NFT Mint Scam
A fraudulent NFT project that collects mint fees from buyers but delivers worthless, non-existent, or stolen artwork before developers vanish.
Also known as: NFT rug pull, NFT exit scam, mint fraud
Last reviewed: 10 June 2026
NFT mints allow collectors to pay a fee to receive a newly created non-fungible token, often promising unique digital art, community access, or future utility. Scam mints mimic this by launching projects with compelling artwork (often AI-generated or stolen from legitimate artists), aggressive social media promotion, and artificial hype about floor price potential.

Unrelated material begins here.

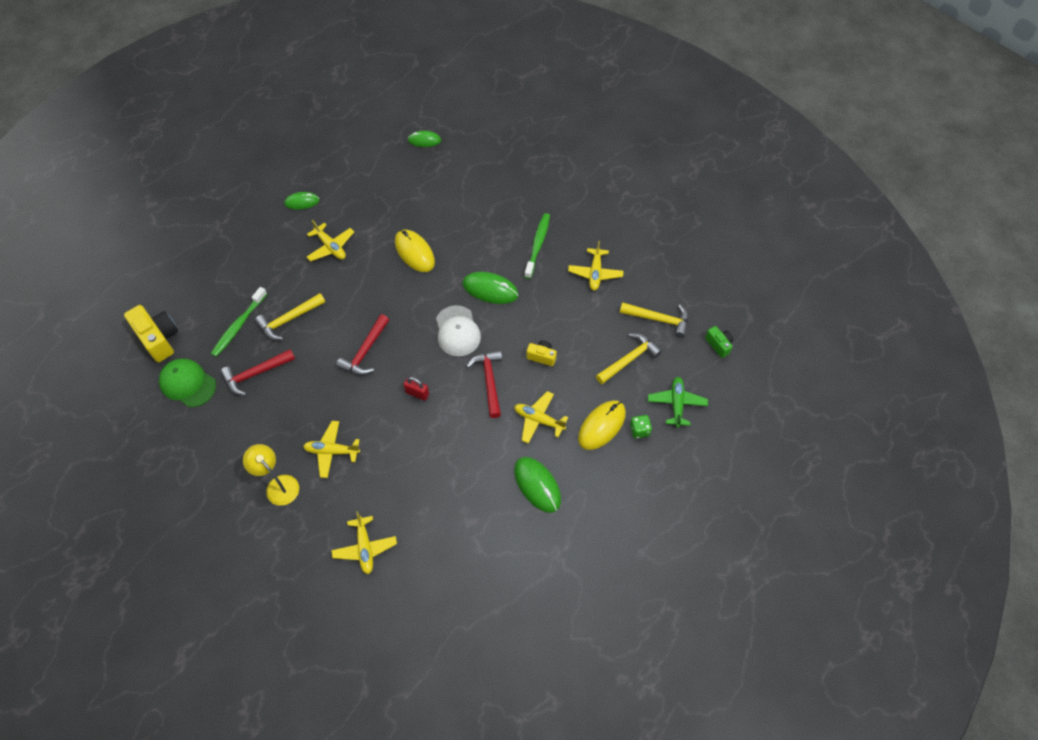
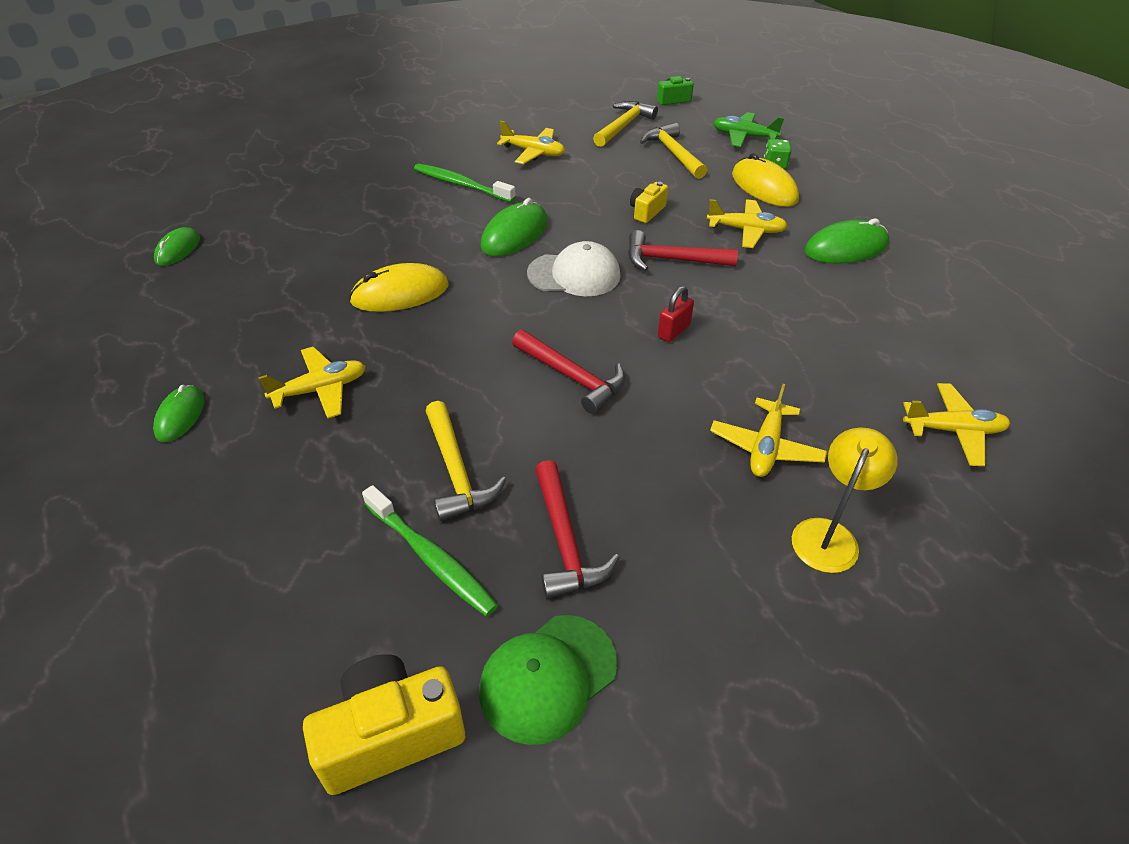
camera: 75 degrees left, 15 degrees down
(278, 485) = (829, 534): yellow lamp -> yellow lamp turned 150 degrees clockwise
(539, 420) = (746, 230): yellow plane -> yellow plane turned 120 degrees counterclockwise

After a successful mint, developers rug pull: they collect mint revenue, disappear, and never deliver promised utility such as games, physical merchandise, or token integrations. In some cases, the NFT metadata points to a centralised server that is shut down, making the NFTs unreachable. In stolen-art mints, the original creator is also a victim.
Before minting, consumers should verify: that the team is doxxed or reputable, that the smart contract is audited and verified on a blockchain explorer, that the artwork is original (reverse image search), that community social accounts have genuine engagement history, and that promises are specific and deliverable rather than vague future utility.
Examples
- A project launches with AI-generated profile pictures, sells out in minutes, and the anonymous team disappears with the mint revenue the same day.